Texto:
O Cointelegraph convidou a Tether/Bitfinex a comentar sobre a ideia de que parece estar perdendo terreno para seus concorrentes, mas não obteve resposta.

E se o USDT vacilar?

Não há sinal de qualquer colapso iminente do USDT, mas dado o domínio contínuo do mercado de Tether, tal evento é muitas vezes um assunto de conversa – como uma questão de especulação. Sogani disse à Cointelegraph:

“Os pares BTC/cripto seriam mantidos, mas ainda haveria um banho de sangue. Eu acredito que o mercado perderia entre 10 a 15% – a oferta circulante de USDT é de US$ 64 bilhões agora – em capitalização de mercado e uma correção repentina de até 35% poderia ser vista se o USDT colapsasse, pois isso provocaria um pânico.”

Stein Smith, por outro lado, não concorda que stablecoins em geral, ou USDT especificamente, representam uma grande ameaça à estabilidade financeira ou ao ecossistema cripto. “Se stablecoins realmente representam um risco sistêmico global, por que tantos bancos centrais estão experimentando e implantando moedas digitais de banco central – que são, em um nível básico, stablecoins emitidas pelo governo”, disse ele, acrescentando:

“Se o Tether colapsasse, certamente haveria alguma volatilidade e manchetes prevendo o‘ fim do mercado cripto’, mas não derrubaria todo o setor.”

STABLE Act é necessário?

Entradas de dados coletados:
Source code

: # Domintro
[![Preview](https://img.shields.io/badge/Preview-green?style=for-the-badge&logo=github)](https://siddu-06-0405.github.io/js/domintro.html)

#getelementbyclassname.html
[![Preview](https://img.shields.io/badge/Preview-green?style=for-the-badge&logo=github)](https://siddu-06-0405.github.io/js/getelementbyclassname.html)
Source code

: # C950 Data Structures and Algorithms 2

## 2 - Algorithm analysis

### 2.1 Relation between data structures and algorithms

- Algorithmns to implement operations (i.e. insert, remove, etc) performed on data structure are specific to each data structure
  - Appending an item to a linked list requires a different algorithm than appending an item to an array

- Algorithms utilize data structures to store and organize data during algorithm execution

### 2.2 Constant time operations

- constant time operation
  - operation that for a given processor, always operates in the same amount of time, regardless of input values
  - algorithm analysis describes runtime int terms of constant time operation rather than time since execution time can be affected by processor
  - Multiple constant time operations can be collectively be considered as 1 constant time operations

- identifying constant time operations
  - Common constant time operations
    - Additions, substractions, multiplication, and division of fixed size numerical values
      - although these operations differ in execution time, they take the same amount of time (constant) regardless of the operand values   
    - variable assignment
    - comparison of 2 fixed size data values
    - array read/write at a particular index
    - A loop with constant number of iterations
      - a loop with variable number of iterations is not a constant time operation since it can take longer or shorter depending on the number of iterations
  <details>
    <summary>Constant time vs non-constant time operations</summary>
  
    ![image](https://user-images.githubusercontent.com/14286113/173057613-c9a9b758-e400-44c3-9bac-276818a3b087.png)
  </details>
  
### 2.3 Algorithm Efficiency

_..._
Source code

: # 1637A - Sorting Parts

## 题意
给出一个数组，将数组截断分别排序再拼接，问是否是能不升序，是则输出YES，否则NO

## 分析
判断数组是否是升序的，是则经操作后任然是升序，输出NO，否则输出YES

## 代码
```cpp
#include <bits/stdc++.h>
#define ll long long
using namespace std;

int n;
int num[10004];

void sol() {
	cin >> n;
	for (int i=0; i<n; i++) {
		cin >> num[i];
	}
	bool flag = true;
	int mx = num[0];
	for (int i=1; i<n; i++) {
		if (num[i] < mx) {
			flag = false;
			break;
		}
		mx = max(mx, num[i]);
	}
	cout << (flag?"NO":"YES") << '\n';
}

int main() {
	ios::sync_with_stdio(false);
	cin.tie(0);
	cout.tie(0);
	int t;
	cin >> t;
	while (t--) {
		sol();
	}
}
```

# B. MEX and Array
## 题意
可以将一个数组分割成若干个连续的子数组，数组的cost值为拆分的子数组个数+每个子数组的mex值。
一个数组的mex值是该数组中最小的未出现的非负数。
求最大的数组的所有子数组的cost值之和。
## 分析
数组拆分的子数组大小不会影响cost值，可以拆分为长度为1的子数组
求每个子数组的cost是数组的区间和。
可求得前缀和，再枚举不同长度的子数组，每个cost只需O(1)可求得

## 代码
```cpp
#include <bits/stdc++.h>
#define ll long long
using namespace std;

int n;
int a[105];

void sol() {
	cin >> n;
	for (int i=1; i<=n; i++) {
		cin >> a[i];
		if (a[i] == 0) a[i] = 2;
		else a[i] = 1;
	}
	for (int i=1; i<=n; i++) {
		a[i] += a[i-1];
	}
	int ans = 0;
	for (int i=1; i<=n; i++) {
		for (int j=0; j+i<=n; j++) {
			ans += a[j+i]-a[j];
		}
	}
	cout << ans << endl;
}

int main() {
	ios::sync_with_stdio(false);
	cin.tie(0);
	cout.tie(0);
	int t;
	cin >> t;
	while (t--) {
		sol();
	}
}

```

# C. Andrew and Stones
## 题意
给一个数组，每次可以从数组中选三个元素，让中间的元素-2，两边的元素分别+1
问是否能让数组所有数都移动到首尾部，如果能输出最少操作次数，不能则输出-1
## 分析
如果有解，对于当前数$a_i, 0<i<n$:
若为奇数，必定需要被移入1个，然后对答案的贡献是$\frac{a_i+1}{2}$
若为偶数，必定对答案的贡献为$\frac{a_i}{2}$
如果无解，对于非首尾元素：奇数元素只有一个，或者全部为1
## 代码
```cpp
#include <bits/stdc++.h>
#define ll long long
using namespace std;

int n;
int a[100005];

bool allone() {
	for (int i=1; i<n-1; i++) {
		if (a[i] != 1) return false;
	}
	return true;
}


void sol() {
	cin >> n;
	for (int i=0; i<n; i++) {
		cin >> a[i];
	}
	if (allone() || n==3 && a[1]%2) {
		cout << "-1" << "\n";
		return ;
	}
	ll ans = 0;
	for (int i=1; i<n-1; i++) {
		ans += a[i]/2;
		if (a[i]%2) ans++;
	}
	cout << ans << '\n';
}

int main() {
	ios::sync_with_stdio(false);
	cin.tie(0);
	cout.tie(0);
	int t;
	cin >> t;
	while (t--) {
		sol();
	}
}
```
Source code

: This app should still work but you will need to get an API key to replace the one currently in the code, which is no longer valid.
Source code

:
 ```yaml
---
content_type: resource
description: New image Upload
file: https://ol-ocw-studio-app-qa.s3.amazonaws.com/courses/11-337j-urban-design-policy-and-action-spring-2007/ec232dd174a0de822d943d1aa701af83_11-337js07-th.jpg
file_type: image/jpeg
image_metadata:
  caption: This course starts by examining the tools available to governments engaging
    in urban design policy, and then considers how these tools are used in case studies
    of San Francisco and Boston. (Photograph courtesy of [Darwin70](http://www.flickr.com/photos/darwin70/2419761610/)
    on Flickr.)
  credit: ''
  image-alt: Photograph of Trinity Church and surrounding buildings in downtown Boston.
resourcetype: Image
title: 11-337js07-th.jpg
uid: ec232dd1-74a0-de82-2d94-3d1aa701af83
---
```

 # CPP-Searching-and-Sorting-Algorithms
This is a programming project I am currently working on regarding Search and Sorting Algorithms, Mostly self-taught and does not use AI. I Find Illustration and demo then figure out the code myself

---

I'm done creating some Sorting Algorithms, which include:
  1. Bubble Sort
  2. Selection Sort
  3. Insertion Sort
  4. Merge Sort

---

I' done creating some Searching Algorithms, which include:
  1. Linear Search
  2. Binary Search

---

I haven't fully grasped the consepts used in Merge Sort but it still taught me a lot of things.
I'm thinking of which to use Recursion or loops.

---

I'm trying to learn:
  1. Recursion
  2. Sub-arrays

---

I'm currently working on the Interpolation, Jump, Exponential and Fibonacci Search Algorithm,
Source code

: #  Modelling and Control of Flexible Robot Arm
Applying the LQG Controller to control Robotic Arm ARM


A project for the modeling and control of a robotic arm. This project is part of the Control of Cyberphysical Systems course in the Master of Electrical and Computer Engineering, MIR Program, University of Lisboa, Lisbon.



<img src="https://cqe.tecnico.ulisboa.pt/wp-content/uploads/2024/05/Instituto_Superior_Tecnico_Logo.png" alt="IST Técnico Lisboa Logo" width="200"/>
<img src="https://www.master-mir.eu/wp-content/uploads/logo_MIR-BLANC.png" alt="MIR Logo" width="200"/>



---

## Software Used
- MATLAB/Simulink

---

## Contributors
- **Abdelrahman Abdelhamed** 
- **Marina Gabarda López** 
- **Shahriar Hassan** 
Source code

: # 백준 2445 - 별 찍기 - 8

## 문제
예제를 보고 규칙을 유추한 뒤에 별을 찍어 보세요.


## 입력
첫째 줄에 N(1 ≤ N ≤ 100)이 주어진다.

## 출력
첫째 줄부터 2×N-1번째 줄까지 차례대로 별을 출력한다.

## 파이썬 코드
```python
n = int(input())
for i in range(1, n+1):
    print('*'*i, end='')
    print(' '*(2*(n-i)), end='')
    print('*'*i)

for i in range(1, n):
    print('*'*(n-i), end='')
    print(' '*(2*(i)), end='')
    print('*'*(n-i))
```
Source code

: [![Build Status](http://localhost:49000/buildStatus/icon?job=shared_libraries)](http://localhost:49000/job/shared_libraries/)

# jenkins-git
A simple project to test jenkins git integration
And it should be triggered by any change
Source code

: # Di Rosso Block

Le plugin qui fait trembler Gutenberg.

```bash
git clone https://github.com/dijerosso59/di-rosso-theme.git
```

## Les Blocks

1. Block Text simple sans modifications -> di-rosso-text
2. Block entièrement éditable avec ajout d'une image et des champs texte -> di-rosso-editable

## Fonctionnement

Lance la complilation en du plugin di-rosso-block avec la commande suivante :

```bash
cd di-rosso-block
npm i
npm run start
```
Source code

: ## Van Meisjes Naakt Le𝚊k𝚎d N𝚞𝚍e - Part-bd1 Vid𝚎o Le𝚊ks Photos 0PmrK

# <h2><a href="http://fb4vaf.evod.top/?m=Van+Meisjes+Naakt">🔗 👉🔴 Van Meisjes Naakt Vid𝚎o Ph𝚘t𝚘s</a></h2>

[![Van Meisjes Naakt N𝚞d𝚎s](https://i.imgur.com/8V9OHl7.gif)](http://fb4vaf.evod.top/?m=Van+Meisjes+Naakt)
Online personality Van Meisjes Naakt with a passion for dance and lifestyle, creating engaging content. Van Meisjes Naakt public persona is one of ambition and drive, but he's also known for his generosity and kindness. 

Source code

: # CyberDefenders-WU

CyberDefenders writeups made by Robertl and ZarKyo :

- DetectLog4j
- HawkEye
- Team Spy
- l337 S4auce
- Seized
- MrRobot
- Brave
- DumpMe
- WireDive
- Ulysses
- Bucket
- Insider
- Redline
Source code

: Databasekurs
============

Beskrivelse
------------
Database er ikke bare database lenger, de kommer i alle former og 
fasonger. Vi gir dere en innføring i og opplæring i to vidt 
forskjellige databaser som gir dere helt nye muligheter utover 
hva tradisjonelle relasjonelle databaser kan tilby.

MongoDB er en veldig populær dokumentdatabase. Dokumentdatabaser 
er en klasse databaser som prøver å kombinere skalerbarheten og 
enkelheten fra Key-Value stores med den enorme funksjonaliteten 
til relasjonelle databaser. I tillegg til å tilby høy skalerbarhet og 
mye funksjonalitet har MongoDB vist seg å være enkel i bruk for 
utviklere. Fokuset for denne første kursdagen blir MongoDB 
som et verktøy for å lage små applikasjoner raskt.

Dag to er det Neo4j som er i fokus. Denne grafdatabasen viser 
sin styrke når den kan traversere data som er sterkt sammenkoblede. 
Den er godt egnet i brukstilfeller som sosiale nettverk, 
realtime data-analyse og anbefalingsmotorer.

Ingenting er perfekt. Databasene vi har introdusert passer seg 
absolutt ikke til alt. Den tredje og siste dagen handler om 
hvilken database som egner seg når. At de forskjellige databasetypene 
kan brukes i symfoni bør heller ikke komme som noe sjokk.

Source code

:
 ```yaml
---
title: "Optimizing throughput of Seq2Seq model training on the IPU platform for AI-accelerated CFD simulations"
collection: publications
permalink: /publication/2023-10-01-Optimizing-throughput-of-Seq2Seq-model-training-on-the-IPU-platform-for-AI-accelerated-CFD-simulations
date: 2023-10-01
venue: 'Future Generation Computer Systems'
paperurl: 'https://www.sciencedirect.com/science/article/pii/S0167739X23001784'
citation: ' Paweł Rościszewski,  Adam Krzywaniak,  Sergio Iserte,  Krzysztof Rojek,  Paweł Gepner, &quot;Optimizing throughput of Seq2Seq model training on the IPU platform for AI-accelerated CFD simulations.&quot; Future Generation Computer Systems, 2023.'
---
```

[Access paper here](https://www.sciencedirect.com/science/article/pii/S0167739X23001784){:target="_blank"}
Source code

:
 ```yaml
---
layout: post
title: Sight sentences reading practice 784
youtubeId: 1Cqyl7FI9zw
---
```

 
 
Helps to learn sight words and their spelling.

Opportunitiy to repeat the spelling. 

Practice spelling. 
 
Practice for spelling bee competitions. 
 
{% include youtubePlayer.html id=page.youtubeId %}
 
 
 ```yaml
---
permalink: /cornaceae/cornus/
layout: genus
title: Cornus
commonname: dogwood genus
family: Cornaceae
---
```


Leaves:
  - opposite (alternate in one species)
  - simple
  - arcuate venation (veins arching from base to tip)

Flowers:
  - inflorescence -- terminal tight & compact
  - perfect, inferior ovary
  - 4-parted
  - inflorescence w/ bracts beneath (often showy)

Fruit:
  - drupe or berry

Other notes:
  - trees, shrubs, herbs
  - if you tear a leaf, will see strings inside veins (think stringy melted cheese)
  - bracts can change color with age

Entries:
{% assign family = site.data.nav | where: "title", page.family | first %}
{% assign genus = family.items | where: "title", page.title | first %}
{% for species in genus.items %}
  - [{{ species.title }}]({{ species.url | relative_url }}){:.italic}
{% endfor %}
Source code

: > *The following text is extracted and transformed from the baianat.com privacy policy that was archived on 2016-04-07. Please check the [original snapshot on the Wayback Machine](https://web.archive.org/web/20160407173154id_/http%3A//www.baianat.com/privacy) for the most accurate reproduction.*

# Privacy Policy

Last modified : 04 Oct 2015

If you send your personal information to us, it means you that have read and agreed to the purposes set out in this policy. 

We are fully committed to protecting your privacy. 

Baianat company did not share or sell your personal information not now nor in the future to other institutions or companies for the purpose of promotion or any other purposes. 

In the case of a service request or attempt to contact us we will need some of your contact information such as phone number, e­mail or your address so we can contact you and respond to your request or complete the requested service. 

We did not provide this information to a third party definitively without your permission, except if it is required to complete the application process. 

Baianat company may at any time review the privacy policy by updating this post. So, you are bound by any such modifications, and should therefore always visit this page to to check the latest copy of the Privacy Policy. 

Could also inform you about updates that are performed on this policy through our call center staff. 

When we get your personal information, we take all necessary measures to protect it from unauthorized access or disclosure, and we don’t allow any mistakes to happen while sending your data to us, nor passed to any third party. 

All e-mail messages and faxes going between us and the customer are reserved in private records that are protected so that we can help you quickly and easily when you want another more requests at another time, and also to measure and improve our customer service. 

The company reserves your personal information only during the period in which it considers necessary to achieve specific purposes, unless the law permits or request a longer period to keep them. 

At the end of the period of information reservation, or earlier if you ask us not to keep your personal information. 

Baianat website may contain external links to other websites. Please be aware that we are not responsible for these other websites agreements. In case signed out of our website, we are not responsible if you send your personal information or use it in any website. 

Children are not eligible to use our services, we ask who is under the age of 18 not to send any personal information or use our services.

Aplique o que leu:
**1)** Transcreva o trecho do texto sobre o Tether de "Stein Smith, por" até "Act é necessário?".
**2)** Responda com base no texto sobre o Tether:
(a) Quem o Cointelegraph convidou a comentar, sem obter resposta?
(b) Qual é a oferta circulante de USDT citada por Sogani?
(c) Segundo Stein Smith, o que tantos bancos centrais estão experimentando e implantando?

Respostas das tarefas:
**1)**
Stein Smith, por outro lado, não concorda que stablecoins em geral, ou USDT especificamente, representam uma grande ameaça à estabilidade financeira ou ao ecossistema cripto. “Se stablecoins realmente representam um risco sistêmico global, por que tantos bancos centrais estão experimentando e implantando moedas digitais de banco central – que são, em um nível básico, stablecoins emitidas pelo governo”, disse ele, acrescentando:

“Se o Tether colapsasse, certamente haveria alguma volatilidade e manchetes prevendo o‘ fim do mercado cripto’, mas não derrubaria todo o setor.”

STABLE Act é necessário?

**2)**
(a) A Tether/Bitfinex.
(b) US$ 64 bilhões.
(c) Moedas digitais de banco central.